**Instructions for the task**
Reproduce every line of the entries below word for word, without changing anything.

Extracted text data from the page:

* * *

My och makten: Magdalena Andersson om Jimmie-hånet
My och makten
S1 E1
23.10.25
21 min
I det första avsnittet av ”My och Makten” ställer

* * *

**Written answer**
My och makten: Magdalena Andersson om Jimmie-hånet
My och makten
S1 E1
23.10.25
21 min
I det första avsnittet av ”My och Makten” ställer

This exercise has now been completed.